Is this a little bit nutty? Well sure, or people wouldn’t freak out to see it. Does it work for me?
I sure think so.
I mean, I’m not getting checks in the mailbox. Not yet. But someday that will be a Yes!
Besides, I prefer direct deposit.
7 Replies to “In Progress”
I'd pee if I discovered one of my beasts doing what yours is. As for spreadsheets, you have to have some way of holding yourself accountable and showing progress. They're kinda like the "weekly report" for the cubicle-confined. After all, this is a job, just not one for which we're currently being paid.
Oh, KAK – that one is a roof walker. There's no stopping her.
And you're spot on – timesheets for self-employed. There's just no discernible paycheck.
I can easily imagine the joy that the green "yes" elicits – "I" don't freak out at your spreadsheets.
True, Laurie! I know you love me for my spreadsheets. And I also know how you love color-coding!

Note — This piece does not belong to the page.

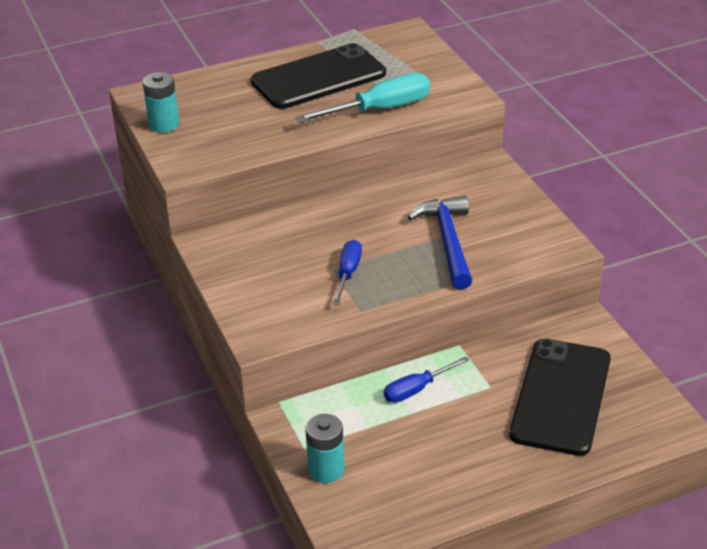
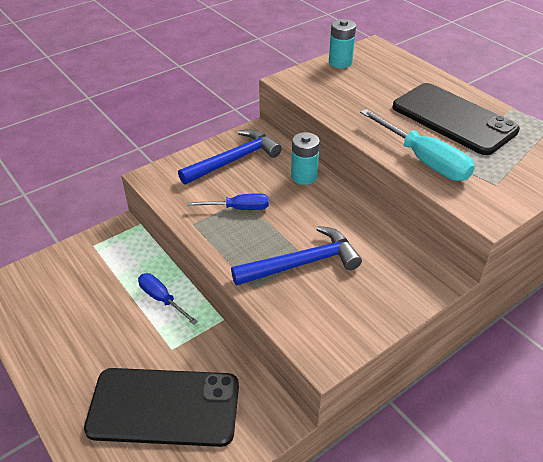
camera: 75 degrees right, 5 degrees up
turquoise battery [305,414,345,483] -> turquoise battery moved to [291,132,320,185]
none -> blue hammer [178,129,282,185]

We all must have our little ways of tracking progress. Some are just more anal than others, but life would be pretty boring if we all used the same methods.
The landscape looks lovely!
There is some chance I don't have a process. This may explain why I have never finished a novel. So if you ever need someone to make your "slacking" look ambitious, I'm your slacker.
Lovin' the daredevil nature of New Mexico wildlife.
Thanks Tawna – you going to come help with the yardwork??
Marin – now I've got Leonard Cohen's "I'm Your Man" going through my head now. You can be my slacker anytime!
It's true, though, that it takes a lot to actually finish the novel. That's why editors and agents won't look at anything that's not done, because so many people can start and so few finish. I bet you could do it, though!